## What is expected
Lay out these lines as a numbered list with blank lines dropped. Keep the pictures out of your answer.

(Beginning of Material for this task)

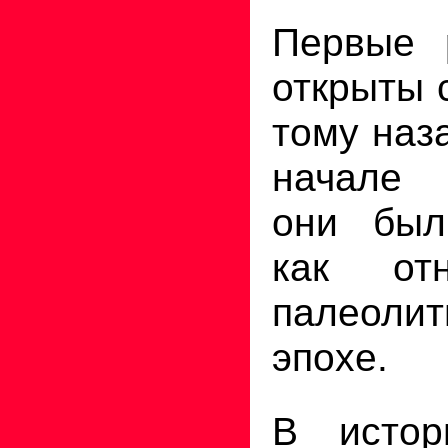
Первые 
открыты 
тому наза
начале 
они был
как от
палеолит
эпохе.
В истор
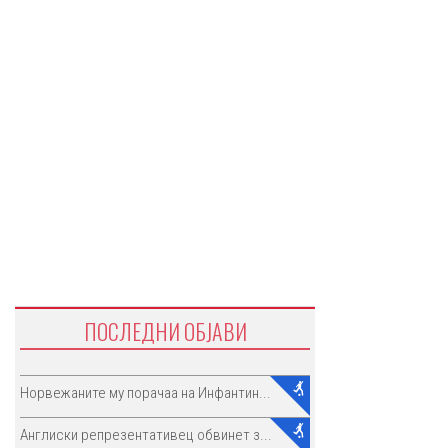
ПОСЛЕДНИ ОБЈАВИ
Норвежаните му порачаа на Инфантин...
Англиски репрезентативец обвинет з...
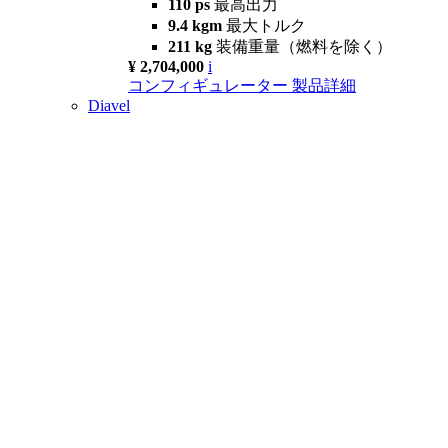
110 ps
最高出力
9.4 kgm
最大トルク
211 kg
装備重量（燃料を除く）
¥ 2,704,000
i
コンフィギュレーター
製品詳細
Diavel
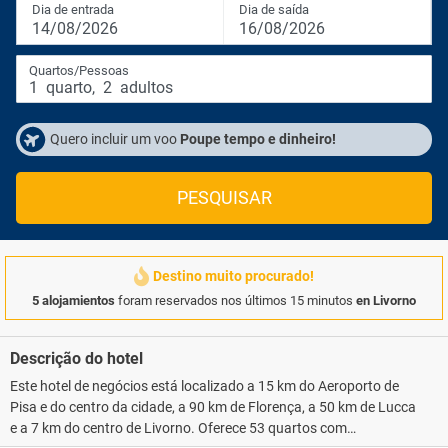
Dia de entrada
Dia de saída
14/08/2026
16/08/2026
Quartos/Pessoas
1
quarto
,
2
adultos
Quero incluir um voo
Poupe tempo e dinheiro!
PESQUISAR
Destino muito procurado!
5 alojamientos
foram reservados nos últimos 15 minutos
en Livorno
Descrição do hotel
Este hotel de negócios está localizado a 15 km do Aeroporto de
Pisa e do centro da cidade, a 90 km de Florença, a 50 km de Lucca
e a 7 km do centro de Livorno. Oferece 53 quartos com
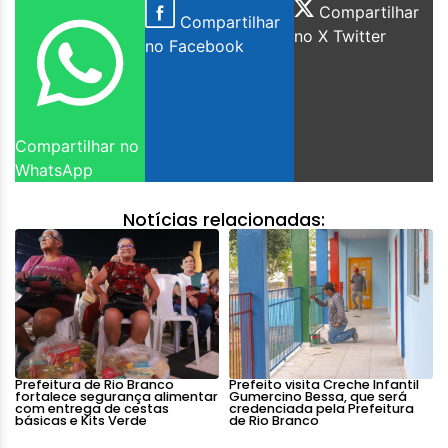
Compartilhar
Compartilhar
no X Twitter
no Facebook
Compartilhar no
WhatsApp
Notícias relacionadas:
Prefeitura de Rio Branco
Prefeito visita Creche Infantil
fortalece segurança alimentar
Gumercino Bessa, que será
com entrega de cestas
credenciada pela Prefeitura
básicas e Kits Verde
de Rio Branco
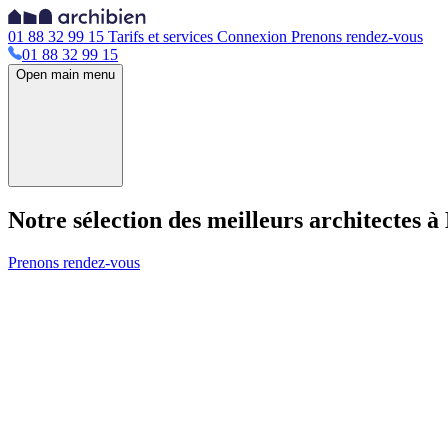
01 88 32 99 15
Tarifs et services
Connexion
Prenons rendez-vous
01 88 32 99 15
Open main menu
Notre sélection des meilleurs architectes à
Prenons rendez-vous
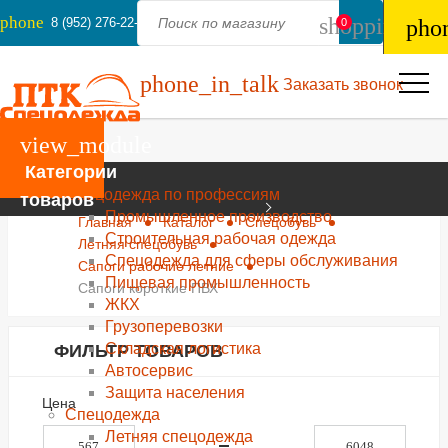
phone
shopping_ba
8 (952) 276-22-44
pho
0
phone_in_talk
Заказать звонок
view_module
Категории
Каталог
Спецодежда по профессиям
товаров
Промышленное производство
Главная
Каталог
Спецобувь
Строительная рабочая одежда
Летняя спецобувь
Спецодежда для сферы обслуживания
Сапоги рабочие летние
Пищевая промышленность
Сапоги короткие ПВХ
ЖКХ
Грузоперевозки
Складская логистика
ФИЛЬТР ТОВАРОВ
Автосервис
Защита населения
Цена
Спецодежда
Летняя спецодежда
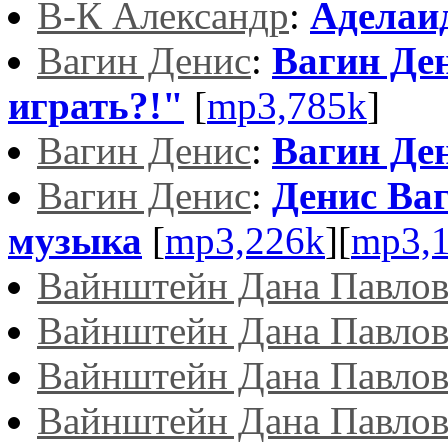
В-К Александр
:
Аделаи
Вагин Денис
:
Вагин Ден
играть?!"
[
mp3,785k
]
Вагин Денис
:
Вагин Де
Вагин Денис
:
Денис Ва
музыка
[
mp3,226k
][
mp3,
Вайнштейн Дана Павлов
Вайнштейн Дана Павлов
Вайнштейн Дана Павлов
Вайнштейн Дана Павлов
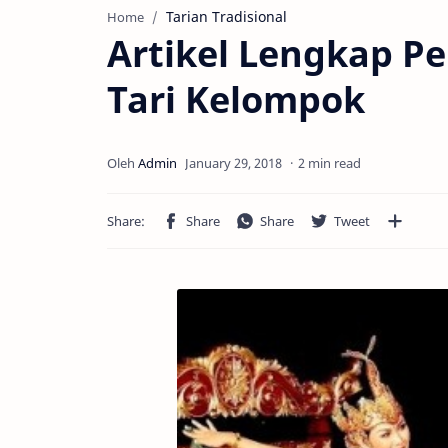
Tarian Tradisional
Home
Artikel Lengkap P
Tari Kelompok
2 min read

(End of Material for this task)

## Exercise result
1. Первые 
2. открыты 
3. тому наза
4. начале 
5. они был
6. как от
7. палеолит
8. эпохе.
9. В истор
10. ПОСЛЕДНИ ОБЈАВИ
11. Норвежаните му порачаа на Инфантин...
12. Англиски репрезентативец обвинет з...
13. 110 ps
14. 最高出力
15. 9.4 kgm
16. 最大トルク
17. 211 kg
18. 装備重量（燃料を除く）
19. ¥ 2,704,000
20. i
21. コンフィギュレーター
22. 製品詳細
23. Diavel
24. Dia de entrada
25. Dia de saída
26. 14/08/2026
27. 16/08/2026
28. Quartos/Pessoas
29. 1
30. quarto
31. ,
32. 2
33. adultos
34. Quero incluir um voo
35. Poupe tempo e dinheiro!
36. PESQUISAR
37. Destino muito procurado!
38. 5 alojamientos
39. foram reservados nos últimos 15 minutos
40. en Livorno
41. Descrição do hotel
42. Este hotel de negócios está localizado a 15 km do Aeroporto de
43. Pisa e do centro da cidade, a 90 km de Florença, a 50 km de Lucca
44. e a 7 km do centro de Livorno. Oferece 53 quartos com
45. Compartilhar
46. Compartilhar
47. no X Twitter
48. no Facebook
49. Compartilhar no
50. WhatsApp
51. Notícias relacionadas:
52. Prefeitura de Rio Branco
53. Prefeito visita Creche Infantil
54. fortalece segurança alimentar
55. Gumercino Bessa, que será
56. com entrega de cestas
57. credenciada pela Prefeitura
58. básicas e Kits Verde
59. de Rio Branco
60. 01 88 32 99 15
61. Tarifs et services
62. Connexion
63. Prenons rendez-vous
64. 01 88 32 99 15
65. Open main menu
66. Notre sélection des meilleurs architectes à
67. Prenons rendez-vous
68. phone
69. shopping_ba
70. 8 (952) 276-22-44
71. pho
72. 0
73. phone_in_talk
74. Заказать звонок
75. view_module
76. Категории
77. Каталог
78. Спецодежда по профессиям
79. товаров
80. Промышленное производство
81. Главная
82. Каталог
83. Спецобувь
84. Строительная рабочая одежда
85. Летняя спецобувь
86. Спецодежда для сферы обслуживания
87. Сапоги рабочие летние
88. Пищевая промышленность
89. Сапоги короткие ПВХ
90. ЖКХ
91. Грузоперевозки
92. Складская логистика
93. ФИЛЬТР ТОВАРОВ
94. Автосервис
95. Защита населения
96. Цена
97. Спецодежда
98. Летняя спецодежда
99. В-К Александр
100. :
101. Аделаи
102. Вагин Денис
103. :
104. Вагин Ден
105. играть?!"
106. [
107. mp3,785k
108. ]
109. Вагин Денис
110. :
111. Вагин Де
112. Вагин Денис
113. :
114. Денис Ва
115. музыка
116. [
117. mp3,226k
118. ][
119. mp3,
120. Вайнштейн Дана Павлов
121. Вайнштейн Дана Павлов
122. Вайнштейн Дана Павлов
123. Вайнштейн Дана Павлов
124. Tarian Tradisional
125. Home
126. Artikel Lengkap P
127. Tari Kelompok
128. 2 min read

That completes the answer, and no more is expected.